Pembuatan atau revisi undang-undang membutuhkan waktu lama dan biaya mahal. Penolakan masyarakat terhadap proses dan isi undang-undang bisa mengulur waktu implementasi. Dengan fakta ini, kita dapat menduga ada agenda tersembunyi di balik penerbitan PP Nomor 26 Tahun 2023.

Selain prosesnya yang menabrak aturan, PP Nomor 26 Tahun 2023 tampak menguntungkan segelintir pihak, di antaranya pemerintah Singapura. Negara tetangga ini membutuhkan pasir untuk pembangunan infrastruktur dan reklamasi meluaskan daratan. Kita tahu, Singapura sedang dirayu pemerintah untuk berinvestasi di ibu kota negara (IKN) Nusantara, proyek mercusuar Jokowi yang kurang diminati pemodal. 

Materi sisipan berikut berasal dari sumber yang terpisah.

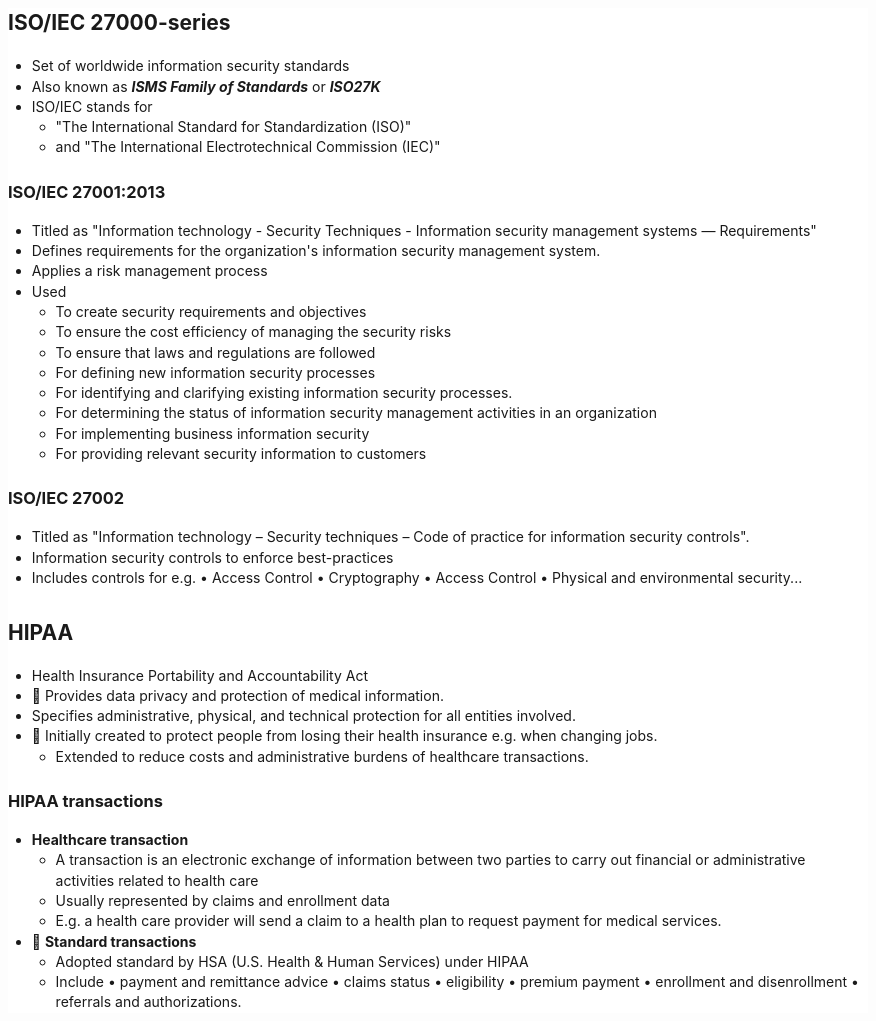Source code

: 
## ISO/IEC 27000-series

- Set of worldwide information security standards
- Also known as ***ISMS Family of Standards*** or ***ISO27K***
- ISO/IEC stands for
  - "The International Standard for Standardization (ISO)"
  - and "The International Electrotechnical Commission (IEC)"

### ISO/IEC 27001:2013

- Titled as "Information technology - Security Techniques - Information security management systems — Requirements"
- Defines requirements for the organization's information security management system.
- Applies a risk management process
- Used
  - To create security requirements and objectives
  - To ensure the cost efficiency of managing the security risks
  - To ensure that laws and regulations are followed
  - For defining new information security processes
  - For identifying and clarifying existing information security processes.
  - For determining the status of information security management activities in an organization
  - For implementing business information security
  - For providing relevant security information to customers

### ISO/IEC 27002

- Titled as "Information technology – Security techniques – Code of practice for information security controls".
- Information security controls to enforce best-practices
- Includes controls for e.g. • Access Control • Cryptography • Access Control • Physical and environmental security...

## HIPAA

- Health Insurance Portability and Accountability Act
- 📝 Provides data privacy and protection of medical information.
- Specifies administrative, physical, and technical protection for all entities involved.
- 🤗 Initially created to protect people from losing their health insurance e.g. when changing jobs.
  - Extended to reduce costs and administrative burdens of healthcare transactions.

### HIPAA transactions

- **Healthcare transaction**
  - A transaction is an electronic exchange of information between two parties to carry out financial or administrative activities related to health care
  - Usually represented by claims and enrollment data
  - E.g. a health care provider will send a claim to a health plan to request payment for medical services.
- 📝 **Standard transactions**
  - Adopted standard by HSA (U.S. Health & Human Services) under HIPAA
  - Include • payment and remittance advice • claims status • eligibility • premium payment • enrollment and disenrollment • referrals and authorizations.
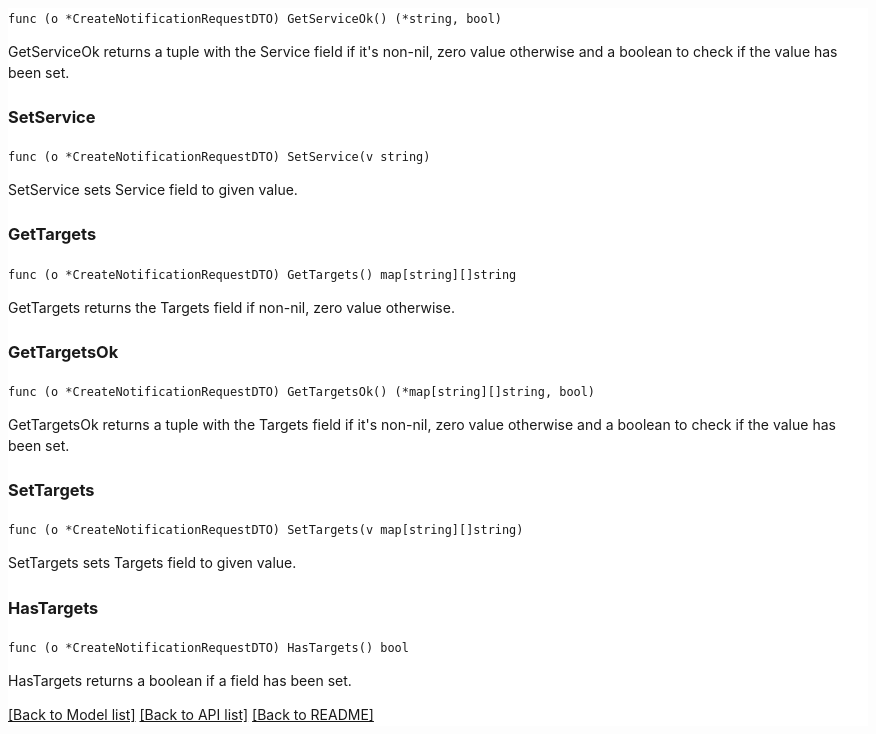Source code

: `func (o *CreateNotificationRequestDTO) GetServiceOk() (*string, bool)`

GetServiceOk returns a tuple with the Service field if it's non-nil, zero value otherwise
and a boolean to check if the value has been set.

### SetService

`func (o *CreateNotificationRequestDTO) SetService(v string)`

SetService sets Service field to given value.


### GetTargets

`func (o *CreateNotificationRequestDTO) GetTargets() map[string][]string`

GetTargets returns the Targets field if non-nil, zero value otherwise.

### GetTargetsOk

`func (o *CreateNotificationRequestDTO) GetTargetsOk() (*map[string][]string, bool)`

GetTargetsOk returns a tuple with the Targets field if it's non-nil, zero value otherwise
and a boolean to check if the value has been set.

### SetTargets

`func (o *CreateNotificationRequestDTO) SetTargets(v map[string][]string)`

SetTargets sets Targets field to given value.

### HasTargets

`func (o *CreateNotificationRequestDTO) HasTargets() bool`

HasTargets returns a boolean if a field has been set.


[[Back to Model list]](README.md#documentation-for-models) [[Back to API list]](../README.md#documentation-for-api-endpoints) [[Back to README]](../README.md)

Kuat diduga PP Nomor 26 Tahun 2023 telah menjadi alat tukar untuk memuluskan pembangunan IKN. Diizinkan mengimpor pasir laut, Singapura tak perlu mencari pasir dari negeri yang jauh dengan biaya mahal. Kedua negara juga bisa sama-sama untung: Indonesia menangguk devisa dan investor IKN, sementara Singapura bisa terus mereklamasi lautnya untuk menumbuhkan ekonomi mereka.

Masalahnya, tinjauan ekonomi yang sepintas bermanfaat itu tak transparan. Tak ada kajian meyakinkan tentang potensi ekonomi ekspor pasir laut ataupun dampak lingkungannya. PP Nomor 26 Tahun 2023 cenderung mengakomodasi industri besar—perusahaan dengan kapal isap berkapasitas minimal 20 ribu meter kubik. Tentu hanya konglomerasi yang punya kapal sebesar ini.

PP Nomor 26 Tahun 2023 bermasalah sejak dari niatnya. Di era Jokowi, katebelece bukan sekadar surat sakti kemudahan perizinan, tapi berbentuk regulasi yang dibuat sedemikian rupa untuk menguntungkan segelintir elite.


Baca liputannya:


Manipulasi kebijakan ini lebih gawat dari korupsi melalui peran negara. Dalam state capture corruption, pengusaha atau juragan politik melakukan korupsi dengan mempengaruhi kebijakan pemerintah. Dalam soal PP pasir laut, aktor negara sukarela membuat regulasi untuk menguntungkan pihak tertentu dan menjadikannya alat tukar kepentingan lain.

Karena itu, tak mengherankan jika PP Nomor 26 Tahun 2023 sejak awal didesain lemah dalam hal pengawasan dan hukuman. Pasal tentang pengawasan disusun seadanya. Hukuman atas pelanggaran penambang dan eksportir pasir hanya denda dan pencabutan izin usaha. Jika begini, dalih pemerintah bahwa peraturan ini dibuat untuk melindungi ekosistem laut tak bisa diterima. Yang ada adalah kebijakan buruk yang bakal melahirkan banyak bencana dan kerusakan.